The things Henry Flagler never sees

By Danielle Marsh | dmarsh1@flagler.edu

Roommates. You either hit the jackpot, or wake up to find out someone has given you a new hair style. I have personally been blessed to have the roommate I do.

Despite the fact she is from the U.S. Virgin Islands, we have a lot in common, especially our taste for adventure and sick sense of humor.

We have had so many adventures together, there is no way of putting a number to it. Let’s just say in the past two years we have done so many insane things, even Britney would step back and gasp.

Flagler can be skimpy when it comes to toilet paper for the girl’s dorms. So when the coveted toilet paper delivery day came around, we were determined to make our “cup runneth over.”

We borrowed a Mexican looking bed sheet from our other roommate and started walking the halls. At the end of our hallway was a box with left over toilet paper.

Needless to say, we filled our bed sheet with the extra rolls of goodness and kept walking. We kept doing this until we could hold no more. We didn’t need toilet paper for a good two months afterward.
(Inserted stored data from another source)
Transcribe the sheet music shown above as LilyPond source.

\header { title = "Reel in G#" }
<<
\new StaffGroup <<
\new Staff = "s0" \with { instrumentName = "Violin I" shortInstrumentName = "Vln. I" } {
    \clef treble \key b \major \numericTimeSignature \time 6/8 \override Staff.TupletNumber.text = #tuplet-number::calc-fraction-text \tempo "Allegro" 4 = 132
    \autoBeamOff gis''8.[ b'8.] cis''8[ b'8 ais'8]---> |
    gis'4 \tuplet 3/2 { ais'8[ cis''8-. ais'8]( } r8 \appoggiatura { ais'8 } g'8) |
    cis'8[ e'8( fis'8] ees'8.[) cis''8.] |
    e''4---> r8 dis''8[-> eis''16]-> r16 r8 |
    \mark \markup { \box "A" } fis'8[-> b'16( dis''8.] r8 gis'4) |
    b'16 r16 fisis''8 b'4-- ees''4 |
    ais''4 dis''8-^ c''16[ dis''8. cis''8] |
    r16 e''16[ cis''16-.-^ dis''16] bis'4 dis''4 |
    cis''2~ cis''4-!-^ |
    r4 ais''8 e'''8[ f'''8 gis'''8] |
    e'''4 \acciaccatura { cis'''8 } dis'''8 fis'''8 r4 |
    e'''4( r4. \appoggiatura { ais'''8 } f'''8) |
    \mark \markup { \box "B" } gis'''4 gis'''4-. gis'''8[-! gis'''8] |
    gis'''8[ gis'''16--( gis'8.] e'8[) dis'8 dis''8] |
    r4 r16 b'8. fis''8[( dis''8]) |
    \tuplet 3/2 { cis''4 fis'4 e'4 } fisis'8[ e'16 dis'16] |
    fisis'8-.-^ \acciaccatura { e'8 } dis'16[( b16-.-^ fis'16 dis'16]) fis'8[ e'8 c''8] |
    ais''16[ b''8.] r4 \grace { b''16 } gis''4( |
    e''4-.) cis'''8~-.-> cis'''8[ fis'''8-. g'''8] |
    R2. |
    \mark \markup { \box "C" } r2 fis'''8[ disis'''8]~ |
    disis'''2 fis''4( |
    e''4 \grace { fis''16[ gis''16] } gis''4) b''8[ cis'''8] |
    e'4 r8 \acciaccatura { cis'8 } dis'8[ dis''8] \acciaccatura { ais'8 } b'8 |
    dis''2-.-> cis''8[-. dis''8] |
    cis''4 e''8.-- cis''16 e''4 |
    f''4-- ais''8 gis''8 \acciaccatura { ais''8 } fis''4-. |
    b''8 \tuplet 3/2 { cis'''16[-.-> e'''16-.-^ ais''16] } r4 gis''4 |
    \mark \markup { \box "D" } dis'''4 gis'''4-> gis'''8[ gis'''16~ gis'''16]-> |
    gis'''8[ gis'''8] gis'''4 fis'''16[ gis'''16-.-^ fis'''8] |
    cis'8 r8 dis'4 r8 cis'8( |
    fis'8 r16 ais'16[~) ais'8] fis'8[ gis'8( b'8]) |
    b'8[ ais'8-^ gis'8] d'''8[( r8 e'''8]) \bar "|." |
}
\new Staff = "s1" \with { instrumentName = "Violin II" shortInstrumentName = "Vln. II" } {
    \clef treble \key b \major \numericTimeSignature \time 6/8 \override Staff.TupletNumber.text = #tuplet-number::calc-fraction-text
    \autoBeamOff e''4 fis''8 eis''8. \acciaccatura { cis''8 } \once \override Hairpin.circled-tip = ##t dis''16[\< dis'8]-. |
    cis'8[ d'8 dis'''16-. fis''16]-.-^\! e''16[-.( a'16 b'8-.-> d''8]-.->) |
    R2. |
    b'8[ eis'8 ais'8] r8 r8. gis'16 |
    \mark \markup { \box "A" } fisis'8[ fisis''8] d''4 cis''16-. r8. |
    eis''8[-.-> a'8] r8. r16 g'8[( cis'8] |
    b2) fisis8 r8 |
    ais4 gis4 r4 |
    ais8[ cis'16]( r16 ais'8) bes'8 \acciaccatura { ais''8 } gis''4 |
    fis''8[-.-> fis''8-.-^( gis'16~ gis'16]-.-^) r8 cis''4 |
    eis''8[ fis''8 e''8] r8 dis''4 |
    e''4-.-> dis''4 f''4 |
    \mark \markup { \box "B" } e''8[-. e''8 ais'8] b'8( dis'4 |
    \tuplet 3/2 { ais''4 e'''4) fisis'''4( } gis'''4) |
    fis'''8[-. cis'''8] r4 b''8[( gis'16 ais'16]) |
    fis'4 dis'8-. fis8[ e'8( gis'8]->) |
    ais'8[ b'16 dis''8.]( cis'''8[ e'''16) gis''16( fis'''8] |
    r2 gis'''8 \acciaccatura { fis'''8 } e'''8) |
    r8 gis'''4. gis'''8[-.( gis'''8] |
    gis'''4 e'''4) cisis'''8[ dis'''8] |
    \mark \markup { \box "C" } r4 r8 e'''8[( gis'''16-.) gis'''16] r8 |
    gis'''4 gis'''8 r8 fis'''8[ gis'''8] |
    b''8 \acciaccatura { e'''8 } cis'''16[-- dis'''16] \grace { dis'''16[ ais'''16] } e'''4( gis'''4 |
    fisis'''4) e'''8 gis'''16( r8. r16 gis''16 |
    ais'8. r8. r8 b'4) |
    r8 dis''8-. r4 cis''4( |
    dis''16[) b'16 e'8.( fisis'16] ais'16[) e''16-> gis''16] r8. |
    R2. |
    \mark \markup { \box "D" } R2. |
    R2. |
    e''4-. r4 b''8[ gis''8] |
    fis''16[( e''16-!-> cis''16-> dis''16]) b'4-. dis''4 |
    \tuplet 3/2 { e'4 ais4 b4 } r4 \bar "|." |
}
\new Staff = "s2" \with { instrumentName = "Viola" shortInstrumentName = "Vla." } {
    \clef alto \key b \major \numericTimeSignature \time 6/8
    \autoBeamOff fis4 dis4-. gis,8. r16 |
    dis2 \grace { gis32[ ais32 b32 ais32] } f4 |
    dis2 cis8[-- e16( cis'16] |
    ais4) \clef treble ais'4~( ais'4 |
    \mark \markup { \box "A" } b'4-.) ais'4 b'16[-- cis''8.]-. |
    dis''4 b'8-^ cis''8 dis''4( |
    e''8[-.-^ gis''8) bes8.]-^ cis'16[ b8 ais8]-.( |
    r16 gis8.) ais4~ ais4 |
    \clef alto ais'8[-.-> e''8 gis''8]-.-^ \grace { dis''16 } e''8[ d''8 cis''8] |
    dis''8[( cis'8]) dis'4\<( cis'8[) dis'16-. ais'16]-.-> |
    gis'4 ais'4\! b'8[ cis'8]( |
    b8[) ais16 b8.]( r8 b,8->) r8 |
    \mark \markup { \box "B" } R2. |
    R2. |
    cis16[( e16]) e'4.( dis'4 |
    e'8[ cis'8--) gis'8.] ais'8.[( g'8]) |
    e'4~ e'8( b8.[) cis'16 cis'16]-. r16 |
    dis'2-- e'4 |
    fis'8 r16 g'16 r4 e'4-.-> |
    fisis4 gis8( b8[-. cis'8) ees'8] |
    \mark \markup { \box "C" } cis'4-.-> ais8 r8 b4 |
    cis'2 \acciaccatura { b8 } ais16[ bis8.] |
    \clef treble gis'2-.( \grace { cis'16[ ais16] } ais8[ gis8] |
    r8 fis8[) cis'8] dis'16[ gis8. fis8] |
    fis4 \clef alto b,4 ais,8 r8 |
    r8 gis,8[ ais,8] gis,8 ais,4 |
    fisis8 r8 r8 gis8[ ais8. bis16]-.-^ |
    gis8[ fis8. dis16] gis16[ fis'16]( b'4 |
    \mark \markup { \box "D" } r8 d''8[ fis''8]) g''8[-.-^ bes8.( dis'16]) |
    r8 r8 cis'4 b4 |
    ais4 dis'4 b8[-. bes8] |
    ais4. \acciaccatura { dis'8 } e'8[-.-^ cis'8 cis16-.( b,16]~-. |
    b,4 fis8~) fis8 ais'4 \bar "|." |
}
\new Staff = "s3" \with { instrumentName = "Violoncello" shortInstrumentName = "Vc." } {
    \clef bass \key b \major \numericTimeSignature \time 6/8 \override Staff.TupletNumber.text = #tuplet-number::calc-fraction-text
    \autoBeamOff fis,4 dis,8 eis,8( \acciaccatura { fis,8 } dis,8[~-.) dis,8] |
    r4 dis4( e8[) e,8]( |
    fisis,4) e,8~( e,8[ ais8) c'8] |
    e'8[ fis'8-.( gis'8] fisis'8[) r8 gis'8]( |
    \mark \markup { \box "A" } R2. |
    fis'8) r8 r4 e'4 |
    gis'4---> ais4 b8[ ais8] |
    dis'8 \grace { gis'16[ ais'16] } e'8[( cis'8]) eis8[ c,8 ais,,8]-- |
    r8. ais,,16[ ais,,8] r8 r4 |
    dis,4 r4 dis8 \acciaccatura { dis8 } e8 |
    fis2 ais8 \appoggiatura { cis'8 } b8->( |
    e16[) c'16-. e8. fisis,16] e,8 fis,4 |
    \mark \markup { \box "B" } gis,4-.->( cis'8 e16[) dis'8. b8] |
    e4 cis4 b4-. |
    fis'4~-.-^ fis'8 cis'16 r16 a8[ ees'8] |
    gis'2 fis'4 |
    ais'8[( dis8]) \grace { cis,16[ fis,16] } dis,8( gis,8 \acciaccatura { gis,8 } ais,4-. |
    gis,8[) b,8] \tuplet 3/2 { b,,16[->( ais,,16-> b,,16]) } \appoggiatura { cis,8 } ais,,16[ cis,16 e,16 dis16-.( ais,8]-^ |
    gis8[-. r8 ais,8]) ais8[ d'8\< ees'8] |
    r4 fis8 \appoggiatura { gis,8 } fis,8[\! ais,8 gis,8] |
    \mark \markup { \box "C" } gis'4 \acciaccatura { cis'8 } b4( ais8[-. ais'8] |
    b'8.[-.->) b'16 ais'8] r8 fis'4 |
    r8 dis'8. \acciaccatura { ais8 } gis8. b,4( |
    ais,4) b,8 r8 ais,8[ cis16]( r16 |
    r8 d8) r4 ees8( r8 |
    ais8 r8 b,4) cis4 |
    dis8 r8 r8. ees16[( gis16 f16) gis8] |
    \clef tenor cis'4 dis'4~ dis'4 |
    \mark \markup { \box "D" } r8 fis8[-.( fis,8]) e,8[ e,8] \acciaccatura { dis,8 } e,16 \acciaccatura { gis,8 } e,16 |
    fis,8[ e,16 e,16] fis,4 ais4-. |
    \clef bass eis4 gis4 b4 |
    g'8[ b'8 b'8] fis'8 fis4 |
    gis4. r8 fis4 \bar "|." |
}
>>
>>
Another brilliant idea we had was the “human catapult.” While good in theory, it did not yield good results.

I was not the one that got hurt, but the bruises on my roommate were a constant reminder of the bad idea.

The “human catapult” is where one person lies on the bed with their feet in the air and the other person sits on them and is catapulted into the air.

The first time we did it, we learned we needed to turn off the ceiling fan before we continued. One of the last times we attempted this stunt, my roommate was projected in the wrong direction and ended up hitting her ankle on the desk.

On another boring Flagler night, when our attention spans had reached their limit, we decided to chuck stuff into our ceiling fan and duck for cover.

We started with amateur things such as M&M’s and rice and then worked our way up to harder things such as pencils and tennis balls. Again, good in theory, not so much in practice.

Sadly, next year we won’t be living together, because I’m moving off campus and she is staying on. I don’t think the distance between us will matter. We will still end up doing things we shouldn’t be doing. They just won’t be on Henry’s enterprise.